‘Currency swap deal will reduce forex pressures, speculations’

Naira depreciation

Naira depreciation

The currency swap deal between Nigeria and China will reduce pressures on the naira, which is caused by increasing demands for the U.S dollars, President of Abuja Chamber of Commerce and Industry (ACCI), Mr. Tony Ejinkeonye has disclosed.

Ejinkeonye spoke in Abuja on the economic implications and international balance of trades of pegging an agreed exchange rate of N30 to the Chinese Yuan.

He said that people that had kept or hoarded the U.S dollars for speculative trading purpose; will however be adversely hit, because of pegging the Yuan to N30 in settling all imports and exports bills between China and Nigeria.

His words: “Since most of the imported items are from China, many importers from this country would reduce their demands for dollars. This will also help stabilize the dollar-naira exchange rates. “The currency swap agreement is one of the outcomes of the visit of President Muhammadu Buhari to China, and the pact will allow our Nigerian businesses, which import mainly from the Asian country, to conclude their transactions in the Chinese currency instead of the dollar.”

“This new economic agreement will see the Nigeria-China trade, which accounts for over 70 per cent of imports into Nigeria, transacted in Yuan.”

He however noted: “Over 90 per cent of international trade between Nigeria and the world are done in dollars with this putting so much pressure on the naira.”

Ejinkeonye said that the currency swap deal was a good development, as it would make it easier for manufacturers to bring in essential raw materials for production.

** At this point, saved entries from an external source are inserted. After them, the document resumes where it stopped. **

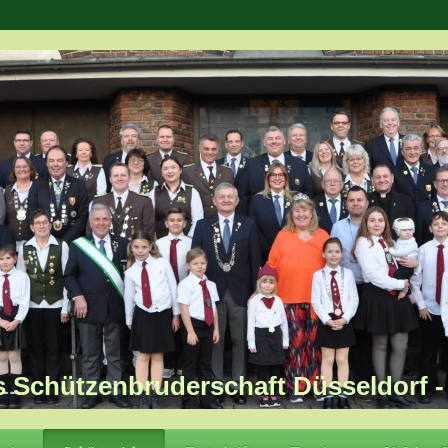
s Schützenbruderschaft Düsseldorf - 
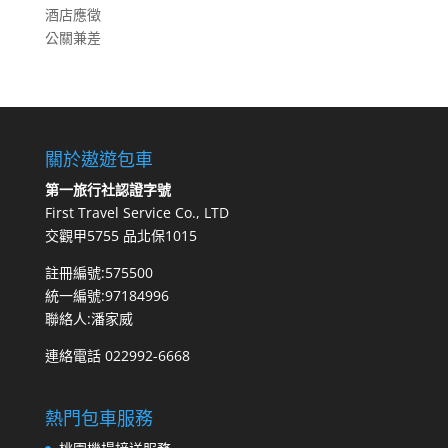
酒店應徵
公關兼差
關於遨遊包車
第一旅行社認證字號
First Travel Service Co., LTD
交觀甲5755 品北保1015
註冊編號:575500
統一編號:97184996
聯絡人:潘家威
連絡電話 022992-6668
熱門包車服務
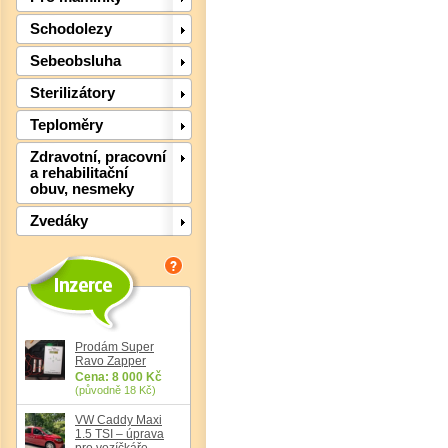
Schodolezy
Sebeobsluha
Sterilizátory
Teploměry
Det
Zdravotní, pracovní
a rehabilitační
obuv, nesmeky
Zvedáky
Prodám Super
Ravo Zapper
Cena: 8 000 Kč
(původně 18 Kč)
VW Caddy Maxi
1.5 TSI – úprava
pro vozíčkáře,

According to him, many manufacturers are finding it difficult to get foreign exchange to import basic raw materials.

Uche Uwaleke, an Associate Professor of Finance at Nasarawa State University also said that that one of the economic benefits of the currency swap deal was to reduce the level of exchange rate risk being suffered by importers.

He however said that with this development, there was a need for the Central Bank of Nigeria (CBN) to increase the portion of the country’s foreign exchange reserves held in the Chinese currency to enable it finance three months of imports.